ПИСЬМЕННОЕ ЗАДАНИЕ:
Назовите, в скольких строках ниже встречается слово «Robbery». В ответе укажите только число.

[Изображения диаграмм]
____________
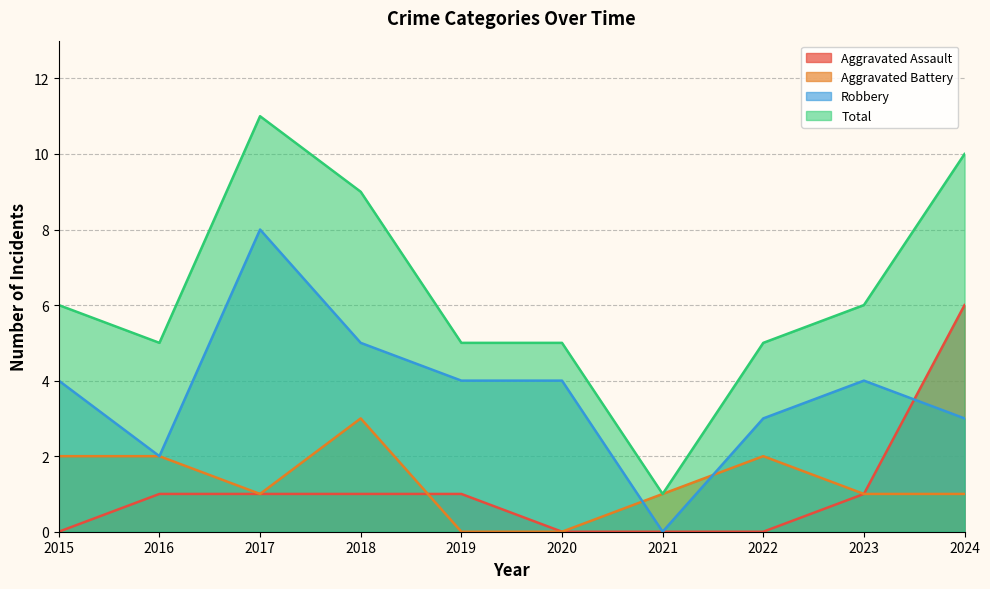

How many data points in Robbery are less than 4?

4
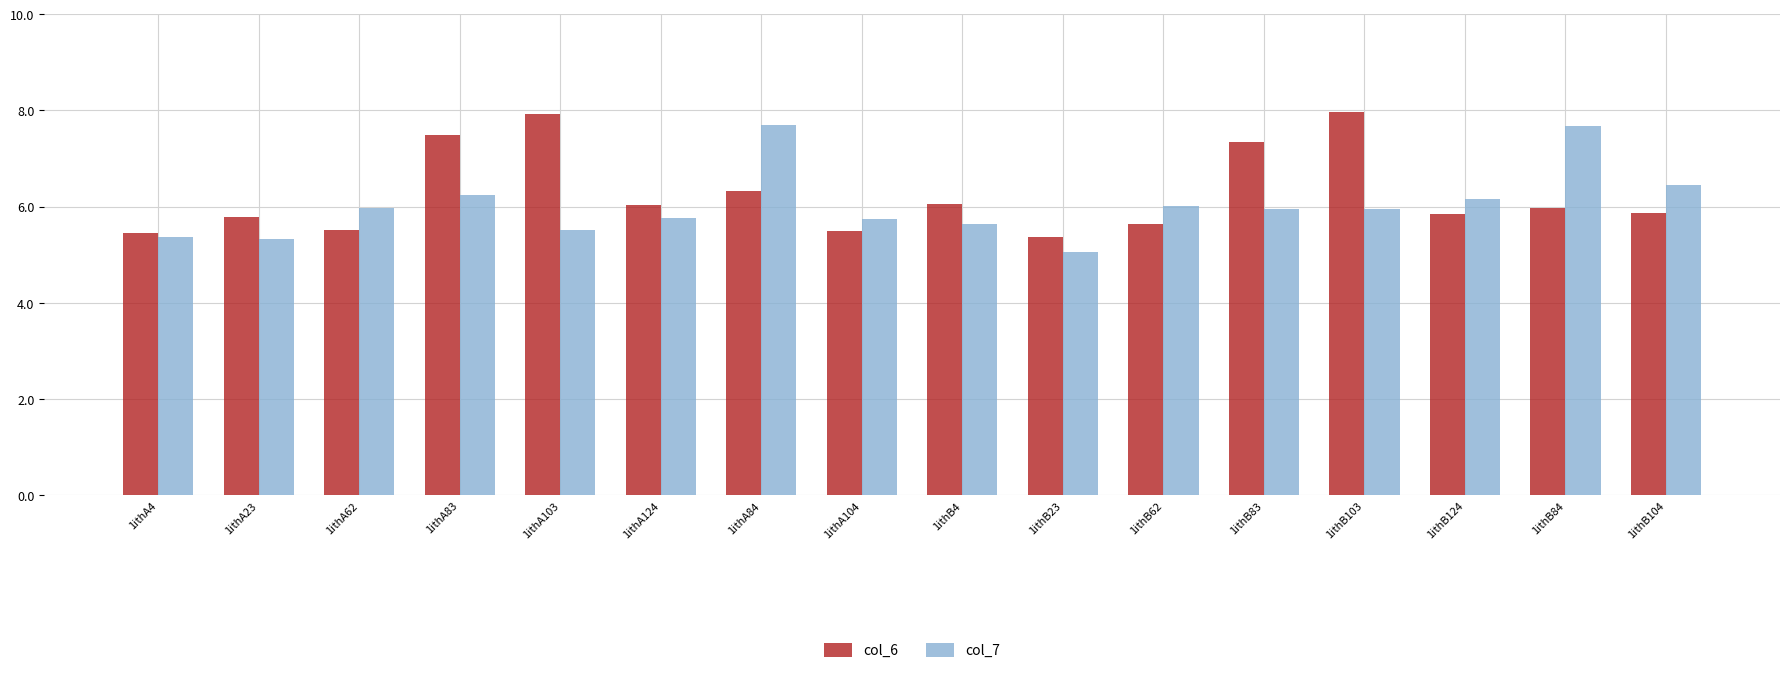

Rank the series at 1ithA23 from lowest to highest value.

col_7, col_6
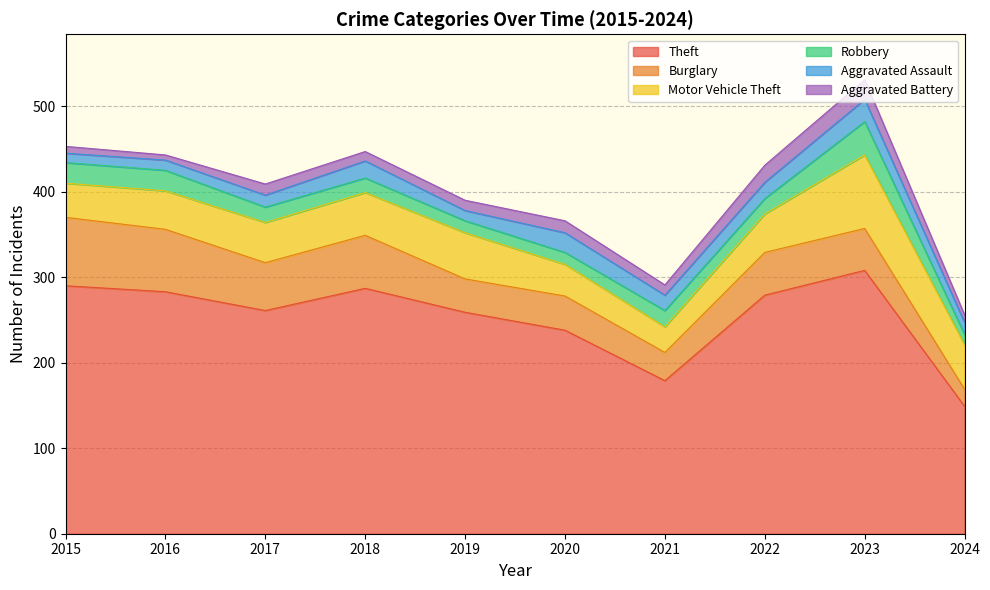

What are all the series names shown in the legend?

Theft, Burglary, Motor Vehicle Theft, Robbery, Aggravated Assault, Aggravated Battery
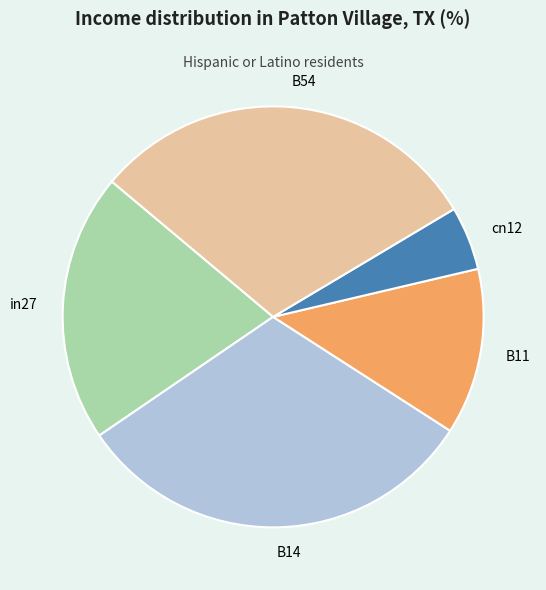

Is the sum of B11 and cn12 greater than half?

No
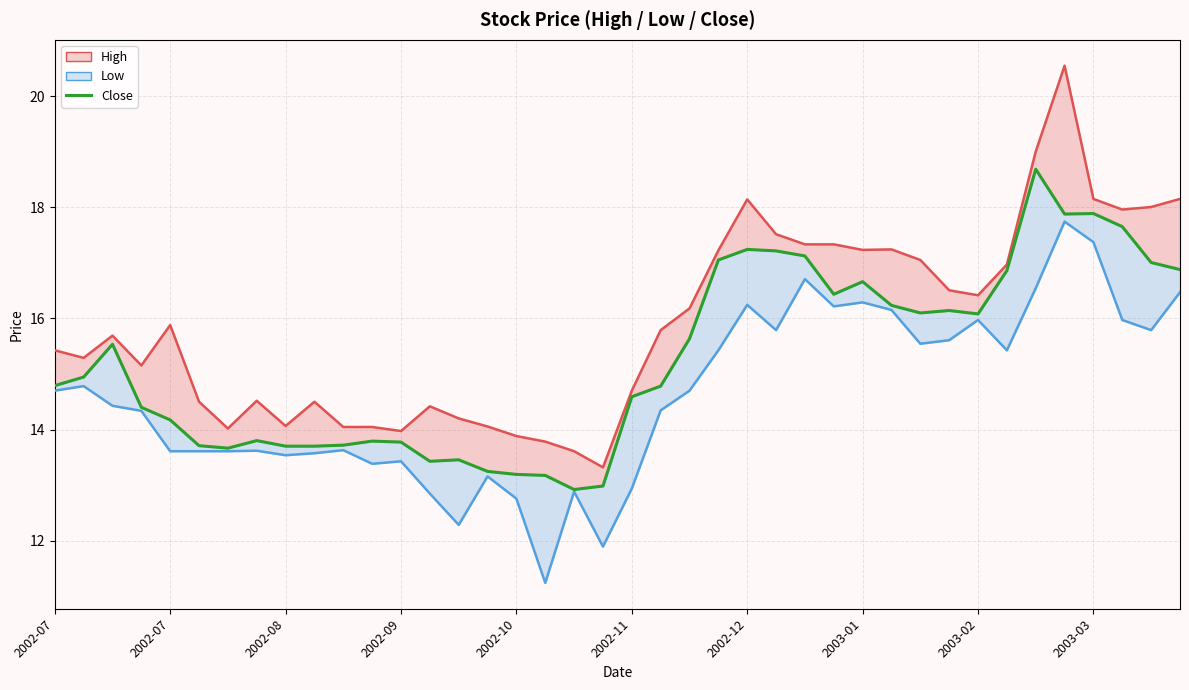

True or false: Low and High intersect in this chart.

False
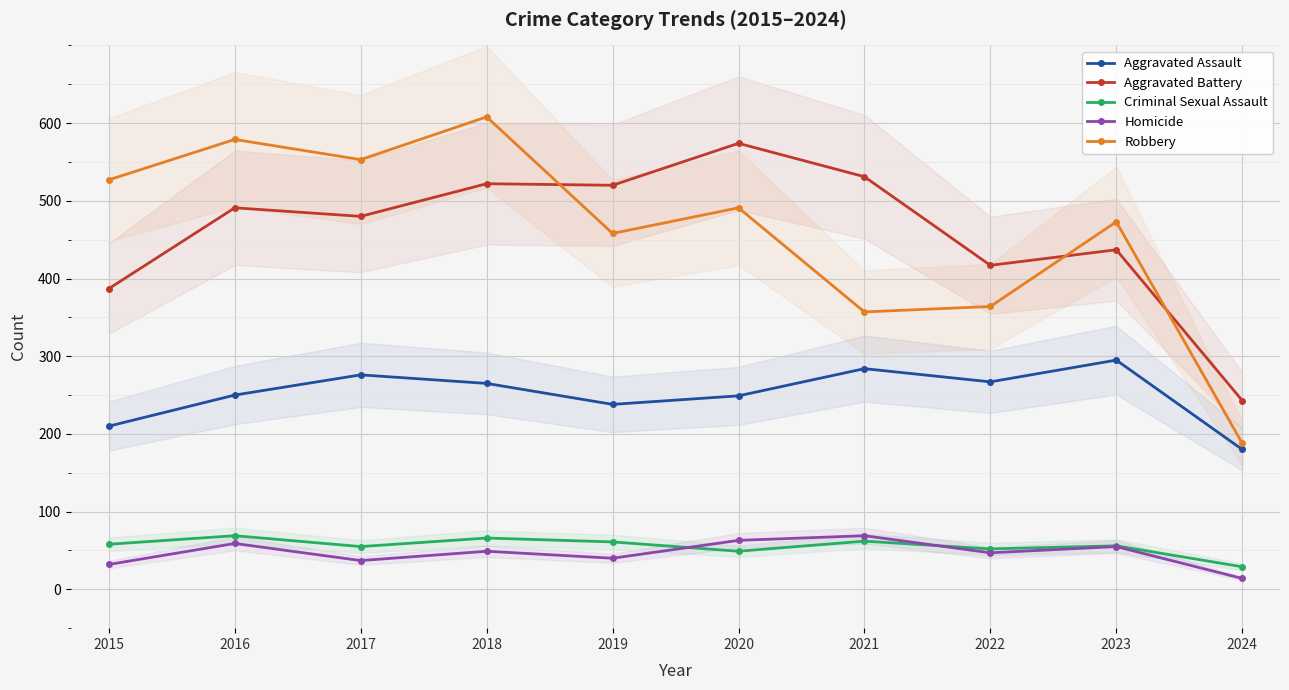

List the labels in order of Aggravated Assault value, largest first.

2023, 2021, 2017, 2022, 2018, 2016, 2020, 2019, 2015, 2024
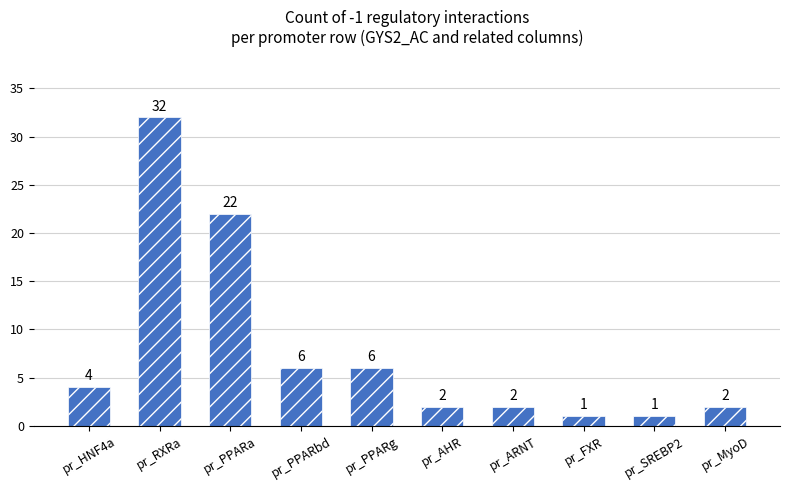

Are the bars horizontal?

No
____________
РЕШЕНИЕ УПРАЖНЕНИЯ:
2